### Task directions:
Go through the records below and show every line with the string "ClientesRepository".

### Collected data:
>>>>>

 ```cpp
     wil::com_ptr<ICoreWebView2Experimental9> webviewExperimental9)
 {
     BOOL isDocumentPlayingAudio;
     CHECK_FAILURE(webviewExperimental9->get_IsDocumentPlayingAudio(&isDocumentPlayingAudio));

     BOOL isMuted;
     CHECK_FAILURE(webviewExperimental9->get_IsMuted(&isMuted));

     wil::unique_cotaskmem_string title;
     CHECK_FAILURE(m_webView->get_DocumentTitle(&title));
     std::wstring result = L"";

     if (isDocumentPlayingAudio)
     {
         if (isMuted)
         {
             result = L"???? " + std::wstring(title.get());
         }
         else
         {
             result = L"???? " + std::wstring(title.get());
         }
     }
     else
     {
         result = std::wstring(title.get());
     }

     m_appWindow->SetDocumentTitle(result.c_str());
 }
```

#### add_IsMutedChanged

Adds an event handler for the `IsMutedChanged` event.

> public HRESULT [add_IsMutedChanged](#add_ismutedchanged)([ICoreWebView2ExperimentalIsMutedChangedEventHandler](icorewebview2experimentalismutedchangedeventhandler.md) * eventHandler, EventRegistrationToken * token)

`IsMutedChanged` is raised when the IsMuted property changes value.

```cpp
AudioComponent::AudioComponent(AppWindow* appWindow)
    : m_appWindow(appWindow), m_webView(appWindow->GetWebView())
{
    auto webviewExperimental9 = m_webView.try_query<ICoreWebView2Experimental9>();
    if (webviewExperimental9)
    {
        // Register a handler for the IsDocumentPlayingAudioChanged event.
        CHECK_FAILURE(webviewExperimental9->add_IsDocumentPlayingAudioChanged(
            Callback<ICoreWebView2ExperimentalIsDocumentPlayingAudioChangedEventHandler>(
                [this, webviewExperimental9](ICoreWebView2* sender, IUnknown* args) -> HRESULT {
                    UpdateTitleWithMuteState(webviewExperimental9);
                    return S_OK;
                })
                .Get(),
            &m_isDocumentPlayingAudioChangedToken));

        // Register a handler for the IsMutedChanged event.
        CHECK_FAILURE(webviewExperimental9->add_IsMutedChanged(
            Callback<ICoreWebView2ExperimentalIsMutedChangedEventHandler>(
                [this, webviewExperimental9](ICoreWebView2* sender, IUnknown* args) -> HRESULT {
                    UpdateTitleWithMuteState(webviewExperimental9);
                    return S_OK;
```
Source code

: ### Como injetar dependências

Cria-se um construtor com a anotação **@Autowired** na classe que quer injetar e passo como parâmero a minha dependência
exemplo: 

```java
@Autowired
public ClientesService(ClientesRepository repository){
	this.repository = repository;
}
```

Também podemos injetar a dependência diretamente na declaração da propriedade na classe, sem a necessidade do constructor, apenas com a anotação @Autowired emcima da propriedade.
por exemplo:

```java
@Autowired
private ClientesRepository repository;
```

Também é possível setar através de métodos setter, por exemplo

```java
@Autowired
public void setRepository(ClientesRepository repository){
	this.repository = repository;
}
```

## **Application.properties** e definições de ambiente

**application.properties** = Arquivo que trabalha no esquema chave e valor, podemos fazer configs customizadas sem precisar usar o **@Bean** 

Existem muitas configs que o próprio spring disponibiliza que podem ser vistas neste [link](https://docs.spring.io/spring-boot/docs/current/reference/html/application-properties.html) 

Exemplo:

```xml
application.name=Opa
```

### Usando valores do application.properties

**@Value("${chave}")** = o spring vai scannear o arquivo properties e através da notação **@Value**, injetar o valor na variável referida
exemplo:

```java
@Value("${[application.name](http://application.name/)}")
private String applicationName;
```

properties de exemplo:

<<<<<

### Written solution:
public ClientesService(ClientesRepository repository){
private ClientesRepository repository;
public void setRepository(ClientesRepository repository){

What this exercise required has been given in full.